Rebecca H. Davis, Area Water Resources Agent

Summer brings thoughts of vacation, hot days, and afternoon thunderstorms! During storms, the first concern is getting inside to keep dry. However, it is important to keep in mind that electrical storms can cause power surges which can damage equipment and cause personal injury and death by electrocution if systems are not properly grounded. Clemson’s Agricultural Safety Program and the Regional Water Resources Agents are sending voltage testers to farmers to remind them to check irrigation systems before touching any part of it, especially after thunderstorms.  Also, it is crucial to check the ground rods on irrigation systems and grain bins equipped with electronic scales. A National Electric Code (NEC) states that the minimum ground rod length is 8’ and 5/8” in diameter. The rod, generally copper-coated steel, must be totally driven into the ground near the electrical control box. A copper wire connecting the control box to the rod is tightly clamped to the ground rod. This creates a path of least resistance for stray voltage to go into the ground instead of through an individual touching the energized equipment, risking the chance of injury or death.

Over time, the grounding connector which attaches the conducting copper wire to the ground rod can become loose due to freezing and thawing or even disconnected due to damage such as by mowing equipment.

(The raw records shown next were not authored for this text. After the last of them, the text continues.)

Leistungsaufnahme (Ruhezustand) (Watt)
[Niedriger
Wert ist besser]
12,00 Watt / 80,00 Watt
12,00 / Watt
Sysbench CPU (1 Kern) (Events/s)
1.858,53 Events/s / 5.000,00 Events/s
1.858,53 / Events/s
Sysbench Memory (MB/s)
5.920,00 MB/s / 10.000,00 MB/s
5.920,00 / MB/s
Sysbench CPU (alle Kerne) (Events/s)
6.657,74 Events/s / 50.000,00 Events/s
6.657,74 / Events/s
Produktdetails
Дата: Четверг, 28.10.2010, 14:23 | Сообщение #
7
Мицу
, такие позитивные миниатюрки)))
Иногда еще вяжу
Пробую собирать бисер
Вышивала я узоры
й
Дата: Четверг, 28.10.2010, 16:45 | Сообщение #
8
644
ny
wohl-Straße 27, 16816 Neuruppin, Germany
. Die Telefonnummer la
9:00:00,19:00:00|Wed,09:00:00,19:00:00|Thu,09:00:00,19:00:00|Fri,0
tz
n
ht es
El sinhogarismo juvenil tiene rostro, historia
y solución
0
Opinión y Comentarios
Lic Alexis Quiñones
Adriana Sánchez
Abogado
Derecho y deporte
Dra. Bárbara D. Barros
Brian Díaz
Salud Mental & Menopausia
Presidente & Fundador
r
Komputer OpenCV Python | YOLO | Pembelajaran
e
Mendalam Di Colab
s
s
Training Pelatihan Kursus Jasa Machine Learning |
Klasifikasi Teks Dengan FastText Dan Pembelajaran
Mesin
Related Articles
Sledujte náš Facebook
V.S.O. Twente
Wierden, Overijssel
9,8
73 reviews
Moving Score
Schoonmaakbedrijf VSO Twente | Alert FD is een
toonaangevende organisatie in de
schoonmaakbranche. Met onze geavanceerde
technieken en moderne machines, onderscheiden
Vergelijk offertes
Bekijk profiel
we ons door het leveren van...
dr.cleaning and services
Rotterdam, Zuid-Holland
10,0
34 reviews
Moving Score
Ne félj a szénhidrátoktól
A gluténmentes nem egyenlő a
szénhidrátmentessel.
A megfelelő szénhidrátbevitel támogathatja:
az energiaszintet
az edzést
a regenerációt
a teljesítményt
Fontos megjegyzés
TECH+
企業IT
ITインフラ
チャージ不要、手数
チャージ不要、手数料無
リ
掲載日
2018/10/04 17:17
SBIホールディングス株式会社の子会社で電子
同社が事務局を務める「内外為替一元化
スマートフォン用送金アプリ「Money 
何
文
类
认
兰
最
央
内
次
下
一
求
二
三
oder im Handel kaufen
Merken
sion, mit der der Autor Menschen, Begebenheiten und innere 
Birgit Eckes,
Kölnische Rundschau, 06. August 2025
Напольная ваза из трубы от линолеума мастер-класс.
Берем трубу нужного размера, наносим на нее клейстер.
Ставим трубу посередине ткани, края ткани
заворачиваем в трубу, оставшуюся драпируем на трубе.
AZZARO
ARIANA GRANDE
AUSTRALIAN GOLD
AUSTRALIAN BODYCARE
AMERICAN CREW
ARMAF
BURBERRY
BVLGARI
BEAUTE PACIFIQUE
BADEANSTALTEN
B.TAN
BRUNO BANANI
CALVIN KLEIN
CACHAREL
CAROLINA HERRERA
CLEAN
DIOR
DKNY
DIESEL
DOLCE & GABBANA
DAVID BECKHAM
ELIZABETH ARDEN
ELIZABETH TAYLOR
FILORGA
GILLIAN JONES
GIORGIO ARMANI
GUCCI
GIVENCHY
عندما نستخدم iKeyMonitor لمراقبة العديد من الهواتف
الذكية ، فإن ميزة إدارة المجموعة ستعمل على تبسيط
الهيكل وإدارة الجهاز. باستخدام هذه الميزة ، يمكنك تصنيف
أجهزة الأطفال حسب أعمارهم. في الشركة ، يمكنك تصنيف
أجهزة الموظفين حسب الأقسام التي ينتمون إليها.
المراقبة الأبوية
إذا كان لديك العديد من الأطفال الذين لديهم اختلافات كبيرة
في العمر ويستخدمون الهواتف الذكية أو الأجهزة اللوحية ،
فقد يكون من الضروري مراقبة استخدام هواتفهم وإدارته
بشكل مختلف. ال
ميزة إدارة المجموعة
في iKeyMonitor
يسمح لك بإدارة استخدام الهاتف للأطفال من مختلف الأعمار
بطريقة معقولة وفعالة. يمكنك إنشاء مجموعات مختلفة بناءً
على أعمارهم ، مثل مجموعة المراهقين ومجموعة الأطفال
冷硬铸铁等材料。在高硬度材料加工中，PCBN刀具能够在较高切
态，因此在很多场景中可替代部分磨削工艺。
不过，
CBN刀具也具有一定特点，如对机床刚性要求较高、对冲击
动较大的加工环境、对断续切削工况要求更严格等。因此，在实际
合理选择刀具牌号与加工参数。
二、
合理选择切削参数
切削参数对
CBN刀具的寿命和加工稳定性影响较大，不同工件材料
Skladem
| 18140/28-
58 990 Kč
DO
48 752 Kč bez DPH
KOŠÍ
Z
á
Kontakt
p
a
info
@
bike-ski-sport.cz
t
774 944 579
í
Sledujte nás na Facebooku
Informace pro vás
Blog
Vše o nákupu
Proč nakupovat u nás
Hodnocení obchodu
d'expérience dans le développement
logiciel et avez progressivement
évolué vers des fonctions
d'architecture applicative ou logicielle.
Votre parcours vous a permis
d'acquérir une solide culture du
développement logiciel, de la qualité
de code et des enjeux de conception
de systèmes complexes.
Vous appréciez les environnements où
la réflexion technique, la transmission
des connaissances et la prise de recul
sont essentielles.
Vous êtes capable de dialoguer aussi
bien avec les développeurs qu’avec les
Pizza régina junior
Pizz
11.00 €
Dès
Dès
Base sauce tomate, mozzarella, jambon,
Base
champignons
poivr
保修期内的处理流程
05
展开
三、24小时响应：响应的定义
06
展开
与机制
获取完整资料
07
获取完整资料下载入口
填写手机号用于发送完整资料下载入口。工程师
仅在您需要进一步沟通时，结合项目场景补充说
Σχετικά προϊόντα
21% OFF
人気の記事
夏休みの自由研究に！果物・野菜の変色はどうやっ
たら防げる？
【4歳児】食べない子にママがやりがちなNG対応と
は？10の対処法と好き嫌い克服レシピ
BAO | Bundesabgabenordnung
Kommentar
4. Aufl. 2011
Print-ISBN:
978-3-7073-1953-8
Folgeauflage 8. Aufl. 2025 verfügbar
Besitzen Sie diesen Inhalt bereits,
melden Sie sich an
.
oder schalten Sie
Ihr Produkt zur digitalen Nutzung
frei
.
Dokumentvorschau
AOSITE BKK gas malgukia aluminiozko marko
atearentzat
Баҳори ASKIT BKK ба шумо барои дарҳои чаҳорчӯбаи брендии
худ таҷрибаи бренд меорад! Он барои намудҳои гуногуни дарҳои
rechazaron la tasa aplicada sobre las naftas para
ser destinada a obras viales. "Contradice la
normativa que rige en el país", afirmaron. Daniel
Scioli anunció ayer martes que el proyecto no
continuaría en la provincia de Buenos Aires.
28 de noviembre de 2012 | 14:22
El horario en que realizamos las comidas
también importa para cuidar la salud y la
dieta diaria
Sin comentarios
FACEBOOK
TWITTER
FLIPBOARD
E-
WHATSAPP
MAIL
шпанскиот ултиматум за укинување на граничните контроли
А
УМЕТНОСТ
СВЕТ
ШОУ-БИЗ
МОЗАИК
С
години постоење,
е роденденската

Therefore, it is necessary to inspect the connection on a regular basis. Another safety reminder is to always check for the presence of stray voltage by brushing any questionable equipment with the back of your hand. Grabbing a charged object will result in the inability to let go and likely cause death by electrocution.

It is also good to keep in mind that your house should also be grounded in a similar manner.

Figure 1. Copper wire is attached to a ground rod with a grounding connector.

Figure 2. Electrical control box grounding system.

Figure 3. A non-contact voltage tester.